■ Exercise directions
Locate each line in the records below that contains the word "image", and copy every such line.

Dataset excerpt:
========
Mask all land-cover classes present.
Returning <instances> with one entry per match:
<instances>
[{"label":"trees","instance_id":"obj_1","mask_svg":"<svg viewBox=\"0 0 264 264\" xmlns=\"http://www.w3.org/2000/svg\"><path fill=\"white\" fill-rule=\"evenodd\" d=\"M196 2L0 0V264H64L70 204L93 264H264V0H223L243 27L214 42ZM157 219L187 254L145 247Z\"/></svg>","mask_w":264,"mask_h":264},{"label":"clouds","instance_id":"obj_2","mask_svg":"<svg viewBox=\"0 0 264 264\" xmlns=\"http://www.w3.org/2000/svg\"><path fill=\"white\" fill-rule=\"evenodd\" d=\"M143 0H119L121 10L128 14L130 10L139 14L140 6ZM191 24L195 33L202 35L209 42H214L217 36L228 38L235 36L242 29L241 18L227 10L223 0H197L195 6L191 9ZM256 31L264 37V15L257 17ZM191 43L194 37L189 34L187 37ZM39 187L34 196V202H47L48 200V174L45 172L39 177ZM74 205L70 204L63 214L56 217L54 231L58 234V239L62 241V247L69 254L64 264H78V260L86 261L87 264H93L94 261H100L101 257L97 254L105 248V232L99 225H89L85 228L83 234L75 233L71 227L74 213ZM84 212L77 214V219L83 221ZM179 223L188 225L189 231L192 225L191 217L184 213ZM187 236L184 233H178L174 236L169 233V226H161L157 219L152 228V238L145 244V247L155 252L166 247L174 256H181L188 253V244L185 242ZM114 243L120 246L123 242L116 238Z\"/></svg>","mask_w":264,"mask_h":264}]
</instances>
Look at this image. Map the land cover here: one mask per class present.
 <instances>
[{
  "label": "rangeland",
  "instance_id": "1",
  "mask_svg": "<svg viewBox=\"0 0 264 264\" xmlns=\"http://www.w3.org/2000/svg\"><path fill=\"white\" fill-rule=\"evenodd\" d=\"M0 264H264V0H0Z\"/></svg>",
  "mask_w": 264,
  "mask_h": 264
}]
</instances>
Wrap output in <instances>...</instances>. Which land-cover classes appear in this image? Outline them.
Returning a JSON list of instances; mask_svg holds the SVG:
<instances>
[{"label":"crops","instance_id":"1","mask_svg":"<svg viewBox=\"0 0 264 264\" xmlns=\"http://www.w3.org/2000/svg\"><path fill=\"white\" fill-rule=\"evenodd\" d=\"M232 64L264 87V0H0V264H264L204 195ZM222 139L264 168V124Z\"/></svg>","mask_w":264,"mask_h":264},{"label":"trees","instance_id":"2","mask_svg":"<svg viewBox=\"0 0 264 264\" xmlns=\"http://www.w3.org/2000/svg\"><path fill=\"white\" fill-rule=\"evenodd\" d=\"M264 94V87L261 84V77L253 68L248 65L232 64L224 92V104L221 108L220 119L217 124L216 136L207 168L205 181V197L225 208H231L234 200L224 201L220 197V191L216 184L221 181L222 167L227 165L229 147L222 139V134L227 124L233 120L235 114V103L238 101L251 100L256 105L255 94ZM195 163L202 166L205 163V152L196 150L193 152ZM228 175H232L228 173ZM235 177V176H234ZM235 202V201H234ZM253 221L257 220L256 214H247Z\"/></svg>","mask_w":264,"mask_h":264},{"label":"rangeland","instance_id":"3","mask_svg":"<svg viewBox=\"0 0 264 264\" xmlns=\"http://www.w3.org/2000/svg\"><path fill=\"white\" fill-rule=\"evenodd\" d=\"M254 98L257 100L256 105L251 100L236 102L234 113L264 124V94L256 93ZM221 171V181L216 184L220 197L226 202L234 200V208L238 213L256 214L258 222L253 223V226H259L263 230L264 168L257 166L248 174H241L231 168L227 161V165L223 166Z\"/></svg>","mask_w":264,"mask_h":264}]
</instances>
========
■ The result
Look at this image. Map the land cover here: one mask per class present.
Wrap output in <instances>...</instances>. Which land-cover classes appear in this image? Outline them.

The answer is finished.